[Data excerpts]
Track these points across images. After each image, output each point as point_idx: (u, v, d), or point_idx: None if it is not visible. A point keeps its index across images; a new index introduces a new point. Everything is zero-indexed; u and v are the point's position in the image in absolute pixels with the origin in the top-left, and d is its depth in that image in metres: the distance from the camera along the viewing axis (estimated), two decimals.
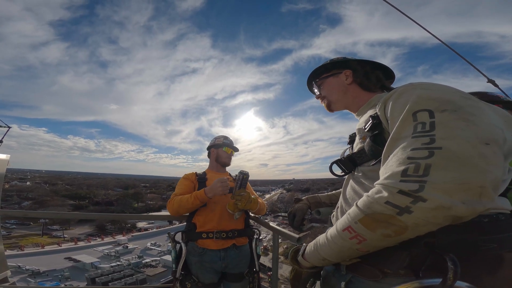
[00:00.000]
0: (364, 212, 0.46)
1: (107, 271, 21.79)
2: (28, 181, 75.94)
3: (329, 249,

◆ Task requirements:
Could you reproduce the records above exactly, leaving out the pictures?

◆ Answer area:
Track these points across images. After each image, output each point as point_idx: (u, v, d), or point_idx: None if it is not visible. A point keeps its index across images; a new index introduces a new point. Everything is zero-indexed; u and v are the point's position in the image in absolute pixels with the origin in the top-left, and d is its depth in that image in metres: the distance from the camera along the viewing axis (estimated), two decimals.
[00:00.000]
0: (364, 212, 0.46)
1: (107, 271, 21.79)
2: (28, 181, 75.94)
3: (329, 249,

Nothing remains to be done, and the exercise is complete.